Along with the progress in tumor classification, treatment advances are also showing promise with the use of new targeted therapies.3 A multi-site phase 3 clinical trial investigating an isocitrate dehydrogenase (IDH) inhibitor, vorasidenib, in patients with residual or recurrent IDH mutant low-grade glioma met its primary endpoint of PFS in March 2023.5,6 In addition to brain-penetrant targeted therapies, advances in drug administration and delivery have also emerged to circumvent the blood-brain barrier using nanotechnology, focused ultrasound, oncolytic viruses, vaccines, and CAR T-cell therapies.7-11

Many unanswered questions remain regarding the rates and outcomes for veterans with brain cancer.
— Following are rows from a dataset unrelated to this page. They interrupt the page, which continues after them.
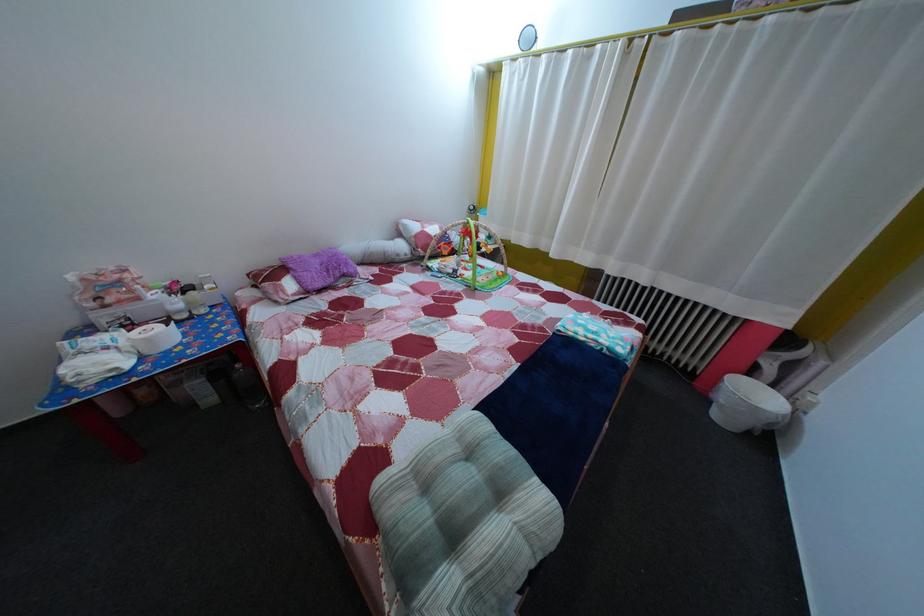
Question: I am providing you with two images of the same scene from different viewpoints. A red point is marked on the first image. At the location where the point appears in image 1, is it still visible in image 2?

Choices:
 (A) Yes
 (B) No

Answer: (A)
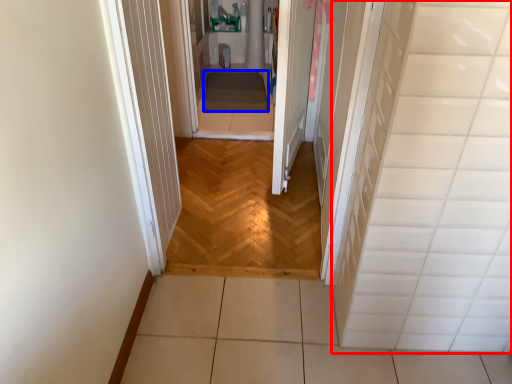
Question: Which object appears farthest to the camera in this image, tile (highlighted by a red box) or blanket (highlighted by a blue box)?

Choices:
 (A) tile
 (B) blanket

Answer: (B)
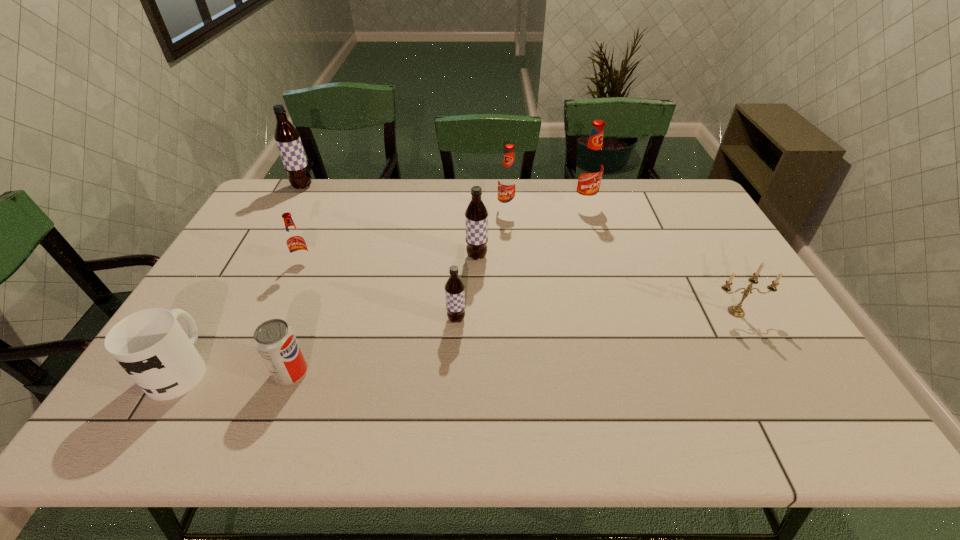
Find the location of `the nearest brown root beer`. the nearest brown root beer is located at coordinates (454, 288).

Image resolution: width=960 pixels, height=540 pixels. What are the coordinates of `candle` in the screenshot? It's located at (735, 310).

At what (x,y) coordinates should I click in order to perform the action: click on metallic candle. Please return your answer as a coordinate pair (x, y). Looking at the image, I should click on (735, 310).

Find the location of a particular element. mug is located at coordinates (150, 345).

Find the location of a particular element. The height and width of the screenshot is (540, 960). the sixth object from right to left is located at coordinates (274, 339).

The image size is (960, 540). Find the location of `vacant space located 0.260m on the front of the farthest root beer`. vacant space located 0.260m on the front of the farthest root beer is located at coordinates (275, 236).

The image size is (960, 540). What are the coordinates of `vacant region located on the back of the rightmost red root beer` in the screenshot? It's located at (576, 179).

At what (x,y) coordinates should I click in order to perform the action: click on vacant space located 0.320m on the left of the second root beer from right to left. Please return your answer as a coordinate pair (x, y). The image size is (960, 540). Looking at the image, I should click on (404, 210).

Identify the location of vacant space situated 0.380m on the right of the second smallest brown root beer. This screenshot has height=540, width=960. point(612,256).

You are a GUI agent. You are given a task and a screenshot of the screen. Output one action in this format:
    pyautogui.click(x=<x>, y=<y>)
    Task: Click on the free space located on the back of the leftmost red root beer
    
    Given the screenshot: What is the action you would take?
    pyautogui.click(x=331, y=202)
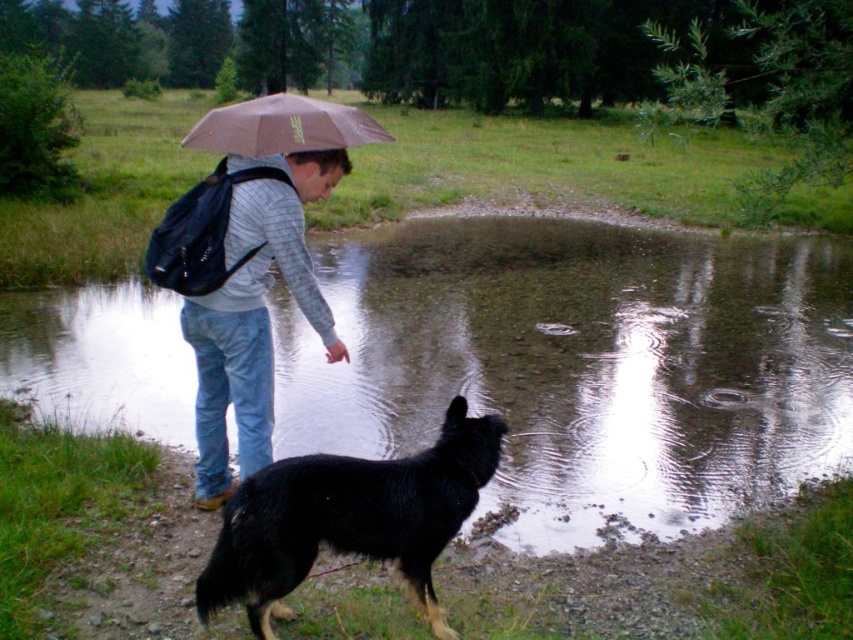
Question: Is glossy reflective water at center below brown matte umbrella at upper center?

Choices:
 (A) yes
 (B) no

Answer: (A)

Question: Can you confirm if glossy reflective water at center is wider than matte gray sweater at center?

Choices:
 (A) no
 (B) yes

Answer: (B)

Question: Which of the following is the farthest from the observer?

Choices:
 (A) brown matte umbrella at upper center
 (B) black shaggy dog at lower center

Answer: (A)

Question: Is glossy reflective water at center smaller than brown matte umbrella at upper center?

Choices:
 (A) yes
 (B) no

Answer: (A)

Question: Considering the real-world distances, which object is farthest from the brown matte umbrella at upper center?

Choices:
 (A) glossy reflective water at center
 (B) matte gray sweater at center

Answer: (A)

Question: Which of these objects is positioned farthest from the brown matte umbrella at upper center?

Choices:
 (A) glossy reflective water at center
 (B) black shaggy dog at lower center
 (C) matte gray sweater at center

Answer: (A)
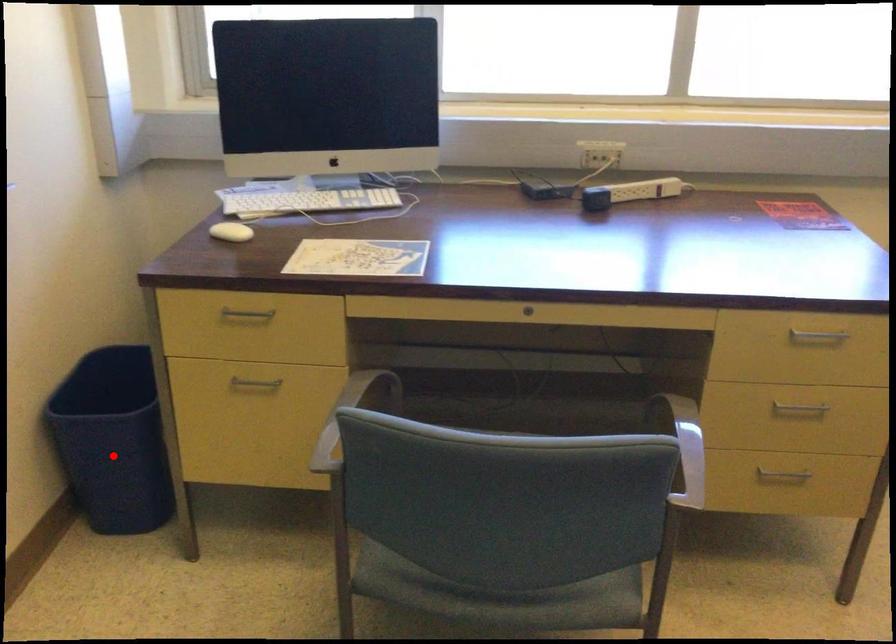
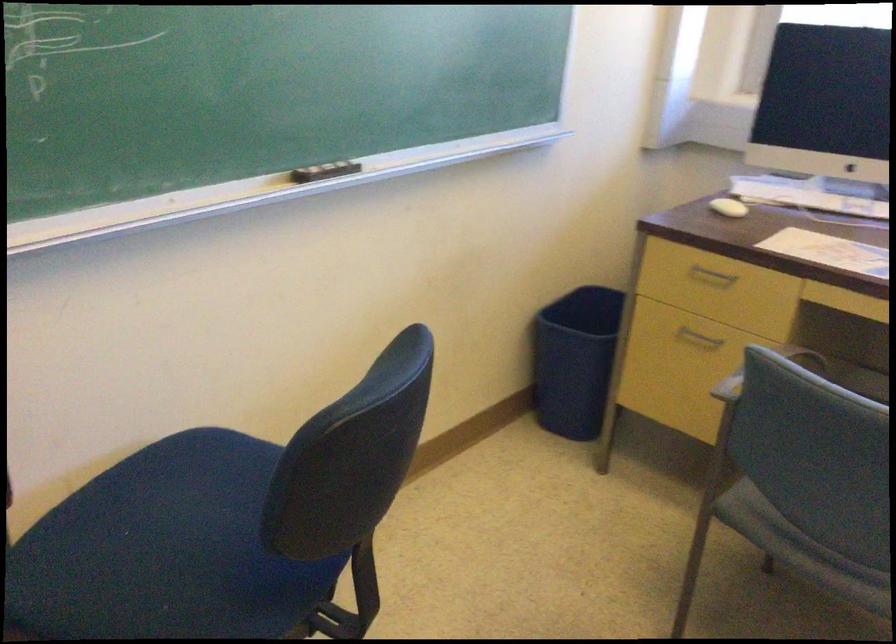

However, investigations and initiatives are ongoing to better understand the role of military service and exposures that may be associated with an increased risk of developing brain tumors.4,12,13 In addition, efforts are in place to improve molecular characterization and personalized treatments for brain cancer through the Applied Proteogenomics Organizational Learning and Outcomes (APOLLO) and NPOP.14 Despite the complexity of brain cancer, with its numerous challenges and unknowns, there have been recent advances in classification and potential treatments. Understanding the causes and improving treatments for brain cancer in the veteran population is paramount.